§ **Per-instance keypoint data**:

:::::

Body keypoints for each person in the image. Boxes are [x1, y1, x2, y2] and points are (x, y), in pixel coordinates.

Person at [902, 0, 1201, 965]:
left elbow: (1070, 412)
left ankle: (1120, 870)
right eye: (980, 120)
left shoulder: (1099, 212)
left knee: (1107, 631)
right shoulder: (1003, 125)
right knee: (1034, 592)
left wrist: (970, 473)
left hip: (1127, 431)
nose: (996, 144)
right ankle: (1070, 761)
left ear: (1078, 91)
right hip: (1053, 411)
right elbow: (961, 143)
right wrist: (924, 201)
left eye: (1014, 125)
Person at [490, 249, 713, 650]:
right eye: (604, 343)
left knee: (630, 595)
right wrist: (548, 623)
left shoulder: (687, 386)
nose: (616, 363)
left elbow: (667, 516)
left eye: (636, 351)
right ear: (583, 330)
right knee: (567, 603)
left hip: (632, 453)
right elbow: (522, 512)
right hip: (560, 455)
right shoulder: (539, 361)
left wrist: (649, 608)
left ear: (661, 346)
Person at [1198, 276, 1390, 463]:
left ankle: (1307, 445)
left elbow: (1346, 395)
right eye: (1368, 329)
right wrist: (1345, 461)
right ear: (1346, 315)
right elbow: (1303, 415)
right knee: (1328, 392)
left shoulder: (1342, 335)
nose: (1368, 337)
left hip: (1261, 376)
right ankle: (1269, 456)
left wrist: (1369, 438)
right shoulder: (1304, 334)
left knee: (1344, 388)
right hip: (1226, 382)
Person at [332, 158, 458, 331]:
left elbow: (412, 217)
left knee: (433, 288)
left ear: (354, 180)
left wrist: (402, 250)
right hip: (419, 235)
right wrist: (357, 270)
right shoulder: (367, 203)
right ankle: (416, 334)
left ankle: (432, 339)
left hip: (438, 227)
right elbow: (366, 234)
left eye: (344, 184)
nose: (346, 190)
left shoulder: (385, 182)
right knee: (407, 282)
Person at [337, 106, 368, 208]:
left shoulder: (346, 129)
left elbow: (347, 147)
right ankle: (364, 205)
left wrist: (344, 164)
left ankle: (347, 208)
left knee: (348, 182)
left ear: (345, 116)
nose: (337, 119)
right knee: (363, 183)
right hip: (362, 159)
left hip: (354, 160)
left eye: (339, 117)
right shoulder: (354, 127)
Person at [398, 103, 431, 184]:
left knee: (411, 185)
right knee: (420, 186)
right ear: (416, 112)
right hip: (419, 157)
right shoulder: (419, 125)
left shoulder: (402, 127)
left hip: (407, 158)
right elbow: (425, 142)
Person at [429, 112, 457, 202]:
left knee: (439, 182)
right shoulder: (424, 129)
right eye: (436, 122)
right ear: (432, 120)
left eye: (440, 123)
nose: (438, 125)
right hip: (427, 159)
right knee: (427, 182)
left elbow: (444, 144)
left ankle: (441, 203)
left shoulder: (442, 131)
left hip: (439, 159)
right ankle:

:::::

§ **Exercise details**: A word-for-word copy of the lines above from the one with "left shoulder: (1342, 335)" through the one with "right ankle: (364, 205)", inclusive, is the only output wanted.

§ **Answer space**:
left shoulder: (1342, 335)
nose: (1368, 337)
left hip: (1261, 376)
right ankle: (1269, 456)
left wrist: (1369, 438)
right shoulder: (1304, 334)
left knee: (1344, 388)
right hip: (1226, 382)
Person at [332, 158, 458, 331]:
left elbow: (412, 217)
left knee: (433, 288)
left ear: (354, 180)
left wrist: (402, 250)
right hip: (419, 235)
right wrist: (357, 270)
right shoulder: (367, 203)
right ankle: (416, 334)
left ankle: (432, 339)
left hip: (438, 227)
right elbow: (366, 234)
left eye: (344, 184)
nose: (346, 190)
left shoulder: (385, 182)
right knee: (407, 282)
Person at [337, 106, 368, 208]:
left shoulder: (346, 129)
left elbow: (347, 147)
right ankle: (364, 205)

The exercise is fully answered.